▸ **Material to process**
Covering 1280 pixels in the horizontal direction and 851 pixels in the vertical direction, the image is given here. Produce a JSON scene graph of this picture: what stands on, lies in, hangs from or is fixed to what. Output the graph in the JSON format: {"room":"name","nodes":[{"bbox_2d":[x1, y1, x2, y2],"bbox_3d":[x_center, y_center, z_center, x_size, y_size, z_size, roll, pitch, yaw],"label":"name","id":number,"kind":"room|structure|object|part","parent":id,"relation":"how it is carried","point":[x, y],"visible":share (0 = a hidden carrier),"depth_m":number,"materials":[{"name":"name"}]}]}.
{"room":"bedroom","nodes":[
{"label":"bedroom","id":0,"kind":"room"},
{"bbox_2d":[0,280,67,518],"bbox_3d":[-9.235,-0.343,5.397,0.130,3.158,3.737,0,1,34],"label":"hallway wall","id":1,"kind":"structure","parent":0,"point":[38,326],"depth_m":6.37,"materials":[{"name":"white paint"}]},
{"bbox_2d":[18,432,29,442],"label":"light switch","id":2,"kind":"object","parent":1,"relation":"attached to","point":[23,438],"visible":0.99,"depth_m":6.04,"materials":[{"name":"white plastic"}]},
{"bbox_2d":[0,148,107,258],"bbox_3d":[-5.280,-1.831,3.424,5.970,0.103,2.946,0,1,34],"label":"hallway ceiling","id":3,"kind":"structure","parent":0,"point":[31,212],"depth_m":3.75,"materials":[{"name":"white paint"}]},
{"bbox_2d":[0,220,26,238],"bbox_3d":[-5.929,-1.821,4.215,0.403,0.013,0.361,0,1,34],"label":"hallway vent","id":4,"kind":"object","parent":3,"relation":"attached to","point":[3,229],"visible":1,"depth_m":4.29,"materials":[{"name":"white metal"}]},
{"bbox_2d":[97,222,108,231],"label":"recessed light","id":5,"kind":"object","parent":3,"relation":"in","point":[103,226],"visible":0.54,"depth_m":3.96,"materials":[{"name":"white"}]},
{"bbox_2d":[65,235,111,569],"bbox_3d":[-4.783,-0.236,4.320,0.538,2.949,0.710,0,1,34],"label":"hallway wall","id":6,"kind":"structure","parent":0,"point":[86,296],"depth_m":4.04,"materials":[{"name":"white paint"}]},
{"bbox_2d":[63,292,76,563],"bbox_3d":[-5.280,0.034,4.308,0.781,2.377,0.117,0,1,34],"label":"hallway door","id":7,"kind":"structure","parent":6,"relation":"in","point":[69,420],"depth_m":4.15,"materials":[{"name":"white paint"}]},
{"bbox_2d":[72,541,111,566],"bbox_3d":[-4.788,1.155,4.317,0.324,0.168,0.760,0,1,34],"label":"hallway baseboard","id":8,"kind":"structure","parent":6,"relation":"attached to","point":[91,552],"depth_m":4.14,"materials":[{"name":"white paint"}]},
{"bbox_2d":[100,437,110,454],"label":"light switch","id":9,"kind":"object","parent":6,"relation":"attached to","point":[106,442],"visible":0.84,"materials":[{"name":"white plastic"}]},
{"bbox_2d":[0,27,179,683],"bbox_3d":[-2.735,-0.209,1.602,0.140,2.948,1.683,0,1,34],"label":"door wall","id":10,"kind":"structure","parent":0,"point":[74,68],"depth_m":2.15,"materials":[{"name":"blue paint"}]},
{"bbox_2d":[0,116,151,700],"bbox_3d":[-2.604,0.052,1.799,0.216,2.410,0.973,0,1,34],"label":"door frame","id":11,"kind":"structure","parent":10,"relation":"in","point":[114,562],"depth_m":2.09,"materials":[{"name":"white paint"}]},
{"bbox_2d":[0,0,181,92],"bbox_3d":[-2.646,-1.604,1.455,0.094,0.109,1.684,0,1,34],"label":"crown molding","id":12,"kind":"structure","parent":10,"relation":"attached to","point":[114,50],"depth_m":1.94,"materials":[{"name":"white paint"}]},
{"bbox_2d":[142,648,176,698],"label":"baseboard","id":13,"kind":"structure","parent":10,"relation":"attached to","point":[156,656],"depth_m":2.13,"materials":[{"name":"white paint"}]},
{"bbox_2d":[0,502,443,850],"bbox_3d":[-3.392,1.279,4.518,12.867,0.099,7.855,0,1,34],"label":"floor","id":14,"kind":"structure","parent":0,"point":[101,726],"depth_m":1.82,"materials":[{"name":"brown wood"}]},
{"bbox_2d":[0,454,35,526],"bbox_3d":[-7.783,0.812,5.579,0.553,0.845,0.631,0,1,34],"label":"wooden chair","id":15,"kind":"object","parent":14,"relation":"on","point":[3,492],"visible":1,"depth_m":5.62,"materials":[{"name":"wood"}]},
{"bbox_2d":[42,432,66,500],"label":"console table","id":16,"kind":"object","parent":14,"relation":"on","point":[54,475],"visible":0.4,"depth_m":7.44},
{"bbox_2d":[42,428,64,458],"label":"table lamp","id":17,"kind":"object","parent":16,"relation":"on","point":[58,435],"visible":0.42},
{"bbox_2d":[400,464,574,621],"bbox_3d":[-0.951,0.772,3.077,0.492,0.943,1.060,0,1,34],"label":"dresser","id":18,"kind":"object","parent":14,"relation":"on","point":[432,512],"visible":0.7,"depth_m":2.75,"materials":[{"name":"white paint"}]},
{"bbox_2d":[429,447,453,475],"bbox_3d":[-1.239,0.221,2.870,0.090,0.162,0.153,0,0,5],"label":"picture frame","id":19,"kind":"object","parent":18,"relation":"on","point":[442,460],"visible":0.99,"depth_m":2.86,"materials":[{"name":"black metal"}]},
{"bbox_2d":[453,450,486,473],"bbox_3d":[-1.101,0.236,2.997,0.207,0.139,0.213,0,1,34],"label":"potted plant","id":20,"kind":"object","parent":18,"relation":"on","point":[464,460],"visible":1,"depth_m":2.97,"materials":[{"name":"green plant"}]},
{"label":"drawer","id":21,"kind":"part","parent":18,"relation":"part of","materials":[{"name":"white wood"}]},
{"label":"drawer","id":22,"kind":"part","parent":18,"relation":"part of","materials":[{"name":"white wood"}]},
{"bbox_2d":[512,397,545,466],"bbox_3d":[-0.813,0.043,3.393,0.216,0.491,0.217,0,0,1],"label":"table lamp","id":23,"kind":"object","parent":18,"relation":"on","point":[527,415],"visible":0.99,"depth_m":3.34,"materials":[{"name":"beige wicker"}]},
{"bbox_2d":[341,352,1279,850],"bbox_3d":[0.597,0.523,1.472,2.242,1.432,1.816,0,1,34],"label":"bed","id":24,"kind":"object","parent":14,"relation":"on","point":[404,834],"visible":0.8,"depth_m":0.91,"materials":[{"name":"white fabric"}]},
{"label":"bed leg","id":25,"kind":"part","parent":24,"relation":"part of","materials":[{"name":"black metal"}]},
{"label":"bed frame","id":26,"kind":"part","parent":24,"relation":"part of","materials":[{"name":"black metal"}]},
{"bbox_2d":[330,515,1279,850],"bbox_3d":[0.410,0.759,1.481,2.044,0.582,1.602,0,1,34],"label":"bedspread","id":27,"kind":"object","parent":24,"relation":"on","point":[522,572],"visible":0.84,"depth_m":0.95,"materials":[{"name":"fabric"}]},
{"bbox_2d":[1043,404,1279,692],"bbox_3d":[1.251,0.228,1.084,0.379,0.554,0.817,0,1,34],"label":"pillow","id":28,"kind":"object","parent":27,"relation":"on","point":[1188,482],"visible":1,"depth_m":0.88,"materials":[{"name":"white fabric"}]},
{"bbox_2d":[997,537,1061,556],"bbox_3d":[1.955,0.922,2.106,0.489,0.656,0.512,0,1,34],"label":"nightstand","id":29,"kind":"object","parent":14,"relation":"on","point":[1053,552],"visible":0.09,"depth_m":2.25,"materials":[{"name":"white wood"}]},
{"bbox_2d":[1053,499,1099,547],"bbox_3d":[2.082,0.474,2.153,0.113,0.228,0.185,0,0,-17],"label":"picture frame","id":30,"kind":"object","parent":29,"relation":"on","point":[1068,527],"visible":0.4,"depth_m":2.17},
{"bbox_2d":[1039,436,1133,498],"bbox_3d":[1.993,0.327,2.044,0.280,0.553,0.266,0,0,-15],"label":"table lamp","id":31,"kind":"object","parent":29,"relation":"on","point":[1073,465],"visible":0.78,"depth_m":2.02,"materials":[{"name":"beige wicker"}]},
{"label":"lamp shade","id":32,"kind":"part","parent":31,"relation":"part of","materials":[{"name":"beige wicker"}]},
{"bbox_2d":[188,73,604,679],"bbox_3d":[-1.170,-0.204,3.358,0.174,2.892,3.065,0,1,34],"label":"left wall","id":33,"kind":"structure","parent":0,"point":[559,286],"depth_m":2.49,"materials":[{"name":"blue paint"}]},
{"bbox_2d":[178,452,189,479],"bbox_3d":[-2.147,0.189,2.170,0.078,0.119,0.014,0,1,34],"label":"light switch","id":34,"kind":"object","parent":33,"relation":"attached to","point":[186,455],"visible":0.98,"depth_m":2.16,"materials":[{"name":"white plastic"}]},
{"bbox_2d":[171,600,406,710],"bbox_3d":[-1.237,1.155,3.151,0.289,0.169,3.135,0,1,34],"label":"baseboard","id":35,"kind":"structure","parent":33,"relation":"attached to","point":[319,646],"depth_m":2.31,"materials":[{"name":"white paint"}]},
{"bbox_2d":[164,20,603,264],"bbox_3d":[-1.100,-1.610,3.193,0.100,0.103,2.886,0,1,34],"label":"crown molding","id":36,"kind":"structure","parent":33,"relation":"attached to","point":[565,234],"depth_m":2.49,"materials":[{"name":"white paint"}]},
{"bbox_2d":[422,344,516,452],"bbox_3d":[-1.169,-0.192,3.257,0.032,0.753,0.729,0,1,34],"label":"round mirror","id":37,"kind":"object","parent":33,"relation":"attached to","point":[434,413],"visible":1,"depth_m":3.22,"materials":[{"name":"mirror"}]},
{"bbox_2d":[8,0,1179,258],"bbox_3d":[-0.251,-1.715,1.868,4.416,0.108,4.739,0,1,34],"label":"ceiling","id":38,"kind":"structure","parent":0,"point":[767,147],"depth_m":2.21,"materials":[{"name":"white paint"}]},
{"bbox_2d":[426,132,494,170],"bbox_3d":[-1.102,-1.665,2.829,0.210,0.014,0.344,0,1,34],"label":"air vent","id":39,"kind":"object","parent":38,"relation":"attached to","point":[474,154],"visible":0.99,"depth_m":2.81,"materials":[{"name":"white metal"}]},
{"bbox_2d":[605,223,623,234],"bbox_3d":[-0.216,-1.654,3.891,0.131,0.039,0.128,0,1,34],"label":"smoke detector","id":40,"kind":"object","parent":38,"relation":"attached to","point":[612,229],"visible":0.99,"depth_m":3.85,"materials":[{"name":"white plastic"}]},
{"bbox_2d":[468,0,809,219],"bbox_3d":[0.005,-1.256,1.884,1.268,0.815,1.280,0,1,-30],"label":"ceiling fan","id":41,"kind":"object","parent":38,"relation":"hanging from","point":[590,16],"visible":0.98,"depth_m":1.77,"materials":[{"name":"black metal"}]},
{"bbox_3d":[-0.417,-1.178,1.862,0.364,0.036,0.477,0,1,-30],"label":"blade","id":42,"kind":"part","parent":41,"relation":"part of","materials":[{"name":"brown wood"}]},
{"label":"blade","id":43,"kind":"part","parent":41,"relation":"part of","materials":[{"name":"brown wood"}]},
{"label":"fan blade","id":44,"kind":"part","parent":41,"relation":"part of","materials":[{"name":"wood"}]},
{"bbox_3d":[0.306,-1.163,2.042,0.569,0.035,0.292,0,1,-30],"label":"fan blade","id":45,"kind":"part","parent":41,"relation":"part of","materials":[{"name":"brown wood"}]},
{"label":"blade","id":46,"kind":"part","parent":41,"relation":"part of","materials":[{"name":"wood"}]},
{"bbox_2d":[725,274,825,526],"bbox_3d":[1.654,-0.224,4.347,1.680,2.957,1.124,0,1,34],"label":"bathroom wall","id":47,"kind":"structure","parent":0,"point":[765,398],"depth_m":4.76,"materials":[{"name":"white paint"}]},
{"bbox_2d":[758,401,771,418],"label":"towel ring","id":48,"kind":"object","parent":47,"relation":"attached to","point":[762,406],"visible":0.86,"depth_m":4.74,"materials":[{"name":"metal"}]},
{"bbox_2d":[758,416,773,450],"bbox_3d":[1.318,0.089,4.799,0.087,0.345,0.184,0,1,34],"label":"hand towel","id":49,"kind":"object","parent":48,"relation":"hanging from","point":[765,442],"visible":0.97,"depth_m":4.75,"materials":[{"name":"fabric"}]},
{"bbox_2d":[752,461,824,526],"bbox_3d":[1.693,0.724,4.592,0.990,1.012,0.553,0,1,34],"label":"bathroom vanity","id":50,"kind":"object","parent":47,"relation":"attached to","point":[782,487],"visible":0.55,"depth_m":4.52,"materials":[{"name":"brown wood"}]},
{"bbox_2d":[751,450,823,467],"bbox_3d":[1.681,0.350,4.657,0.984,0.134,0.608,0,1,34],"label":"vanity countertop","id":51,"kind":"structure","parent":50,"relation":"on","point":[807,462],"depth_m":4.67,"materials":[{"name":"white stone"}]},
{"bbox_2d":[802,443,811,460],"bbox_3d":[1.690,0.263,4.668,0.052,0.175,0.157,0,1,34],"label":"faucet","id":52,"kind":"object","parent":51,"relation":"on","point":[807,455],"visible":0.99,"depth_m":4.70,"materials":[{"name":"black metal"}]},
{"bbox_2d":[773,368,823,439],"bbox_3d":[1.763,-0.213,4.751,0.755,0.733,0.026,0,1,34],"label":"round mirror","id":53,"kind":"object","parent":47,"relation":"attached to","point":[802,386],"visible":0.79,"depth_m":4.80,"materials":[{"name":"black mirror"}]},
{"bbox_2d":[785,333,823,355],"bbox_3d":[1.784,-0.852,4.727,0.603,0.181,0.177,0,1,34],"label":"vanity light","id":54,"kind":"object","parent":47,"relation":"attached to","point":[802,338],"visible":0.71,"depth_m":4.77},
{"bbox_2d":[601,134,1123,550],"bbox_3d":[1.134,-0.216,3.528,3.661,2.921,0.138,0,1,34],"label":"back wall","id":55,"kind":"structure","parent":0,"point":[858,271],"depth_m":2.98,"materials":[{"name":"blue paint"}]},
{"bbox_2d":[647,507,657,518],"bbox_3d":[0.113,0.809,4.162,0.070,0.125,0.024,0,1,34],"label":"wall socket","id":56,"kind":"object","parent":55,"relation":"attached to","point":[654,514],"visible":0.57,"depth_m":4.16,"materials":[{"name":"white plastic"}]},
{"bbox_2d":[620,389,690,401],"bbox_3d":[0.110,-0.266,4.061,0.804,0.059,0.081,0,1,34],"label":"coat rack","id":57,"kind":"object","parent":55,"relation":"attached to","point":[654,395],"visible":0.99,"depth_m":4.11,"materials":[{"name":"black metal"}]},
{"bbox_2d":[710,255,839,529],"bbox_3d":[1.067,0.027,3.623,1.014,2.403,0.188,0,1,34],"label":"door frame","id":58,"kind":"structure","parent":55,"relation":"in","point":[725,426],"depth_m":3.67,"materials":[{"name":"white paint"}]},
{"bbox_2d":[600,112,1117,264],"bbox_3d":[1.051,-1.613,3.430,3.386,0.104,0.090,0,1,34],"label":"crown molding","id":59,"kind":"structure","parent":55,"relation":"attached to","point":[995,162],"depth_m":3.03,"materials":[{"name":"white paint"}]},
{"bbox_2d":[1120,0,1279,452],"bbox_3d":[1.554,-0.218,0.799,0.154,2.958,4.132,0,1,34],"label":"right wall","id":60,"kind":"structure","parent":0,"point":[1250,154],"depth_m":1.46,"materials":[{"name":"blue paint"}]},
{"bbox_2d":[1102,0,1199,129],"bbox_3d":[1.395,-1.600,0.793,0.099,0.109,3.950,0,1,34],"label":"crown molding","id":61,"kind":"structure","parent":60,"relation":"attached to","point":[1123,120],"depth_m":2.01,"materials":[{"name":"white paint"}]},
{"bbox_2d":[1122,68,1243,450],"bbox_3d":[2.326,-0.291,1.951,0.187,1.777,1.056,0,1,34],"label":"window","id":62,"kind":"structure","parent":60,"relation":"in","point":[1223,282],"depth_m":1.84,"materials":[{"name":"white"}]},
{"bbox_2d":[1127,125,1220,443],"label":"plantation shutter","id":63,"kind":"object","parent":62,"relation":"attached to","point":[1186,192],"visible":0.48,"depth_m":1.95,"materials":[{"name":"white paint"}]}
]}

▸ **What is required**
Only one thing is wanted in reply: the number of lines in the entries that hold the string "hanging".

▸ **Result of the task**
2